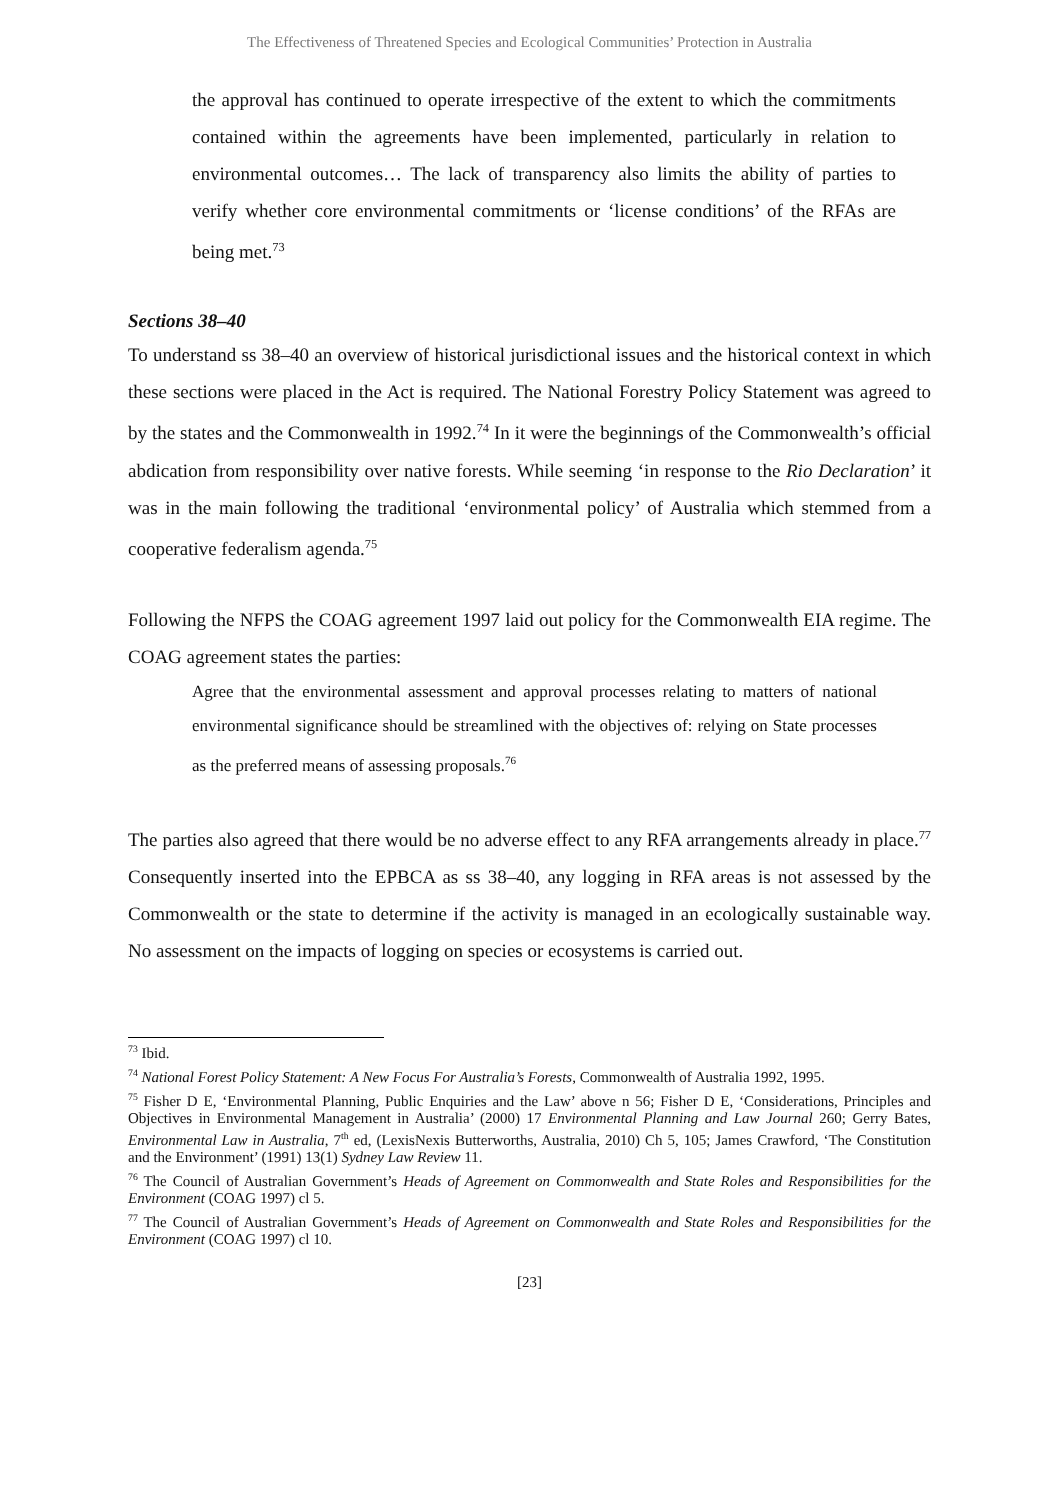The Effectiveness of Threatened Species and Ecological Communities’ Protection in Australia
the approval has continued to operate irrespective of the extent to which the commitments contained within the agreements have been implemented, particularly in relation to environmental outcomes… The lack of transparency also limits the ability of parties to verify whether core environmental commitments or ‘license conditions’ of the RFAs are being met.<sup>73</sup>
Sections 38–40
To understand ss 38–40 an overview of historical jurisdictional issues and the historical context in which these sections were placed in the Act is required. The National Forestry Policy Statement was agreed to by the states and the Commonwealth in 1992.<sup>74</sup> In it were the beginnings of the Commonwealth’s official abdication from responsibility over native forests. While seeming ‘in response to the Rio Declaration’ it was in the main following the traditional ‘environmental policy’ of Australia which stemmed from a cooperative federalism agenda.<sup>75</sup>
Following the NFPS the COAG agreement 1997 laid out policy for the Commonwealth EIA regime. The COAG agreement states the parties:
Agree that the environmental assessment and approval processes relating to matters of national environmental significance should be streamlined with the objectives of: relying on State processes as the preferred means of assessing proposals.<sup>76</sup>
The parties also agreed that there would be no adverse effect to any RFA arrangements already in place.<sup>77</sup> Consequently inserted into the EPBCA as ss 38–40, any logging in RFA areas is not assessed by the Commonwealth or the state to determine if the activity is managed in an ecologically sustainable way. No assessment on the impacts of logging on species or ecosystems is carried out.
<sup>73</sup> Ibid.
<sup>74</sup> National Forest Policy Statement: A New Focus For Australia’s Forests, Commonwealth of Australia 1992, 1995.
<sup>75</sup> Fisher D E, ‘Environmental Planning, Public Enquiries and the Law’ above n 56; Fisher D E, ‘Considerations, Principles and Objectives in Environmental Management in Australia’ (2000) 17 Environmental Planning and Law Journal 260; Gerry Bates, Environmental Law in Australia, 7<sup>th</sup> ed, (LexisNexis Butterworths, Australia, 2010) Ch 5, 105; James Crawford, ‘The Constitution and the Environment’ (1991) 13(1) Sydney Law Review 11.
<sup>76</sup> The Council of Australian Government’s Heads of Agreement on Commonwealth and State Roles and Responsibilities for the Environment (COAG 1997) cl 5.
<sup>77</sup> The Council of Australian Government’s Heads of Agreement on Commonwealth and State Roles and Responsibilities for the Environment (COAG 1997) cl 10.
[23]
--------
## HOW TO COMPLETE THIS TASK
Show each line in the listing above that has "assessment".

## EXERCISE SOLUTION
Agree that the environmental assessment and approval processes relating to matters of national environmental significance should be streamlined with the objectives of: relying on State processes as the preferred means of assessing proposals.<sup>76</sup>
The parties also agreed that there would be no adverse effect to any RFA arrangements already in place.<sup>77</sup> Consequently inserted into the EPBCA as ss 38–40, any logging in RFA areas is not assessed by the Commonwealth or the state to determine if the activity is managed in an ecologically sustainable way. No assessment on the impacts of logging on species or ecosystems is carried out.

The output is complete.